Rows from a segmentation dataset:
━━━━━━

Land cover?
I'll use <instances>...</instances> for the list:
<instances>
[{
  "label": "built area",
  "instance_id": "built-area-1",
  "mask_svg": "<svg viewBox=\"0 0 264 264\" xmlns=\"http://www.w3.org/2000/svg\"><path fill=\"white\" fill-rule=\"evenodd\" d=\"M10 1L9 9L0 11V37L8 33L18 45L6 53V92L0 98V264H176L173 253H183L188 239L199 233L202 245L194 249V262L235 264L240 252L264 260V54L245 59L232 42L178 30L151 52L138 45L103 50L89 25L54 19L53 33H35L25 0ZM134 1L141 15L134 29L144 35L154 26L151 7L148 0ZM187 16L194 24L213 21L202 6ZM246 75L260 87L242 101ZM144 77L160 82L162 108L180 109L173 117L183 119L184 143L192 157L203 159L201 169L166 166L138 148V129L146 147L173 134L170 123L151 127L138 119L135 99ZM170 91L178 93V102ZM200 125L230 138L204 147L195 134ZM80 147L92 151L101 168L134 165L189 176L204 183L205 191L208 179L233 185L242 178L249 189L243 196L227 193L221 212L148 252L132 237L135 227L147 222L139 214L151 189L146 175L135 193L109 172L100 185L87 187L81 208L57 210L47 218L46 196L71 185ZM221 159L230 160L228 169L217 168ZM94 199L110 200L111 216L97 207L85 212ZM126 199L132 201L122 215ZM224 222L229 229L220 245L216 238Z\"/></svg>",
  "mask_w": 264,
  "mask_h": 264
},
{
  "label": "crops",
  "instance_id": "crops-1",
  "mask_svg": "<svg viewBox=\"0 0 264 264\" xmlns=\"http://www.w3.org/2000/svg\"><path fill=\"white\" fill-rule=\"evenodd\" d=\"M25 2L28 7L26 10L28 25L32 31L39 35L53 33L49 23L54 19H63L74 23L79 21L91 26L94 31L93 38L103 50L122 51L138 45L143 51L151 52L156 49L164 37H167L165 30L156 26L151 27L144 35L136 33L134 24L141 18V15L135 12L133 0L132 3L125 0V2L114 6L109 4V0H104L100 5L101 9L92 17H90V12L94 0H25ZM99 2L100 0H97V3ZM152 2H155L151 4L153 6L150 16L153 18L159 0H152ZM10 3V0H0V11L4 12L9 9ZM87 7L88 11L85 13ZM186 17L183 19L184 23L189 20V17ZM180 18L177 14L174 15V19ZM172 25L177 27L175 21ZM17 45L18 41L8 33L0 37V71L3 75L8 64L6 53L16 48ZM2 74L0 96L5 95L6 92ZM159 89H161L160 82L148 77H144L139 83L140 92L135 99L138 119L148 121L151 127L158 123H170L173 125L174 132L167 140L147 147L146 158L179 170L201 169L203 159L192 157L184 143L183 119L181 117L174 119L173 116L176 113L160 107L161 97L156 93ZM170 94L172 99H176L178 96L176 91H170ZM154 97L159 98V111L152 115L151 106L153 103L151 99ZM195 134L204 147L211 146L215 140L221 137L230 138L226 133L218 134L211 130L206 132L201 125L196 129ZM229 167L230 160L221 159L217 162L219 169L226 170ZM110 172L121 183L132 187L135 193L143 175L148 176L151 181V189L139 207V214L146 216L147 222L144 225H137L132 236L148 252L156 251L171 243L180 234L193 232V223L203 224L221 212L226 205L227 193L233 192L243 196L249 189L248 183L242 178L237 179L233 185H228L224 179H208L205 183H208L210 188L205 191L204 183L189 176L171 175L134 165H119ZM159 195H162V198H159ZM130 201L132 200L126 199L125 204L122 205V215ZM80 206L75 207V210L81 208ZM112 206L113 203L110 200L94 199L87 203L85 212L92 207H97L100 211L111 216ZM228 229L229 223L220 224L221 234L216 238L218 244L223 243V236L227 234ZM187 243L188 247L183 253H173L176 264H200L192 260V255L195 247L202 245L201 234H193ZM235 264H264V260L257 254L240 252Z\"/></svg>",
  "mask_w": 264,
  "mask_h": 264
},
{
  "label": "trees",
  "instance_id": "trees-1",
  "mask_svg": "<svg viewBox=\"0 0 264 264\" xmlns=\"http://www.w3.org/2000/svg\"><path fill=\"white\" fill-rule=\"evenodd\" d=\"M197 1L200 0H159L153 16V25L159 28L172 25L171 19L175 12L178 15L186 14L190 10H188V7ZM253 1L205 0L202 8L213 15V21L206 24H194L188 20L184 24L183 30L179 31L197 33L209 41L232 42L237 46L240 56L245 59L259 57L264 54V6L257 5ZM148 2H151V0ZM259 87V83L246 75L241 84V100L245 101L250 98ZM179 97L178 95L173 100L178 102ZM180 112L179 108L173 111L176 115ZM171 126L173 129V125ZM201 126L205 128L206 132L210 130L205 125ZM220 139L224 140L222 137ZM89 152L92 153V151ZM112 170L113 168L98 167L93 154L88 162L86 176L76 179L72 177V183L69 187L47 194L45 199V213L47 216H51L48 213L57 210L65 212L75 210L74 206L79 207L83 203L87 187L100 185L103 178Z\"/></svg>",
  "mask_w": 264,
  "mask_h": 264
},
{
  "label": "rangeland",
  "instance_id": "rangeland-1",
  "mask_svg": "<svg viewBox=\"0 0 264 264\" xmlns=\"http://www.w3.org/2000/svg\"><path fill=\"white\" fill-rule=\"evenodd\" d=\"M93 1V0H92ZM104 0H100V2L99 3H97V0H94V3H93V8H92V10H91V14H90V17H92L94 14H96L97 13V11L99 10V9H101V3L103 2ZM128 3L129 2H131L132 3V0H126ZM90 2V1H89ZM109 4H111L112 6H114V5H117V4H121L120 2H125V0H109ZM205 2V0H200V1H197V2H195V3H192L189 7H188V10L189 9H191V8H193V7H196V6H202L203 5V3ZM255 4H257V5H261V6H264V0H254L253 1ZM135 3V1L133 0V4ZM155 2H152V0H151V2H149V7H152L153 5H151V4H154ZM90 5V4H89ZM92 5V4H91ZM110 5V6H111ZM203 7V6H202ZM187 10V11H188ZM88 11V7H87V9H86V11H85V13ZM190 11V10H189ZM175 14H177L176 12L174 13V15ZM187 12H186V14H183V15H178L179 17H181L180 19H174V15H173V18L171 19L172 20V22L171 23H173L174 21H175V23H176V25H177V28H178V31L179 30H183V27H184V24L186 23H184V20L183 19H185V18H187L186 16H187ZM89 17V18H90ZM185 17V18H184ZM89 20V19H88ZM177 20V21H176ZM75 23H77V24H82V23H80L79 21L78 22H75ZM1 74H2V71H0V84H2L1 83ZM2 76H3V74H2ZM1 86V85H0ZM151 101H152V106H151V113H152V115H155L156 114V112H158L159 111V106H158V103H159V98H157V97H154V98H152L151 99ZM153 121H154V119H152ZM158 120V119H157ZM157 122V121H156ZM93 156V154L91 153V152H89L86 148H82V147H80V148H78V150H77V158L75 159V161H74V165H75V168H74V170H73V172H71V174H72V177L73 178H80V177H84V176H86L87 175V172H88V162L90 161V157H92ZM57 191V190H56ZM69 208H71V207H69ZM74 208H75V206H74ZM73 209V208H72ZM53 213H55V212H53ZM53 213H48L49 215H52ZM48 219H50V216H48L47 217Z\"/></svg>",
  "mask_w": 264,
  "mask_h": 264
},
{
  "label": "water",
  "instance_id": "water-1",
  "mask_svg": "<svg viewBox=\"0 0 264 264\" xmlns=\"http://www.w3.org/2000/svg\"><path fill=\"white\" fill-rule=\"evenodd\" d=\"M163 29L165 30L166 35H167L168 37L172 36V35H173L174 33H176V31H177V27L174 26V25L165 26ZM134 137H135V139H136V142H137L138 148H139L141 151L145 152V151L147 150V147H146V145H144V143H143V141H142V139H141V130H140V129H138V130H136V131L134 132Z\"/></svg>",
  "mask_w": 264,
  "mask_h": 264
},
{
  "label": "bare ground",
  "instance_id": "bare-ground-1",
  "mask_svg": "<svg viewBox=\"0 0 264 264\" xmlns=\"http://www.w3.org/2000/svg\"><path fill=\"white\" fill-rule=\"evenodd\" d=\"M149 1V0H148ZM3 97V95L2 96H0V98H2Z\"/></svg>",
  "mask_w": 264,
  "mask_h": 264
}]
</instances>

━━━━━━

■ **CHALLENGE**: Find every line in the entries above that contains the string "instances", matching case exactly, and copy each of those lines.

■ **EXERCISE OUTPUT**:
I'll use <instances>...</instances> for the list:
<instances>
</instances>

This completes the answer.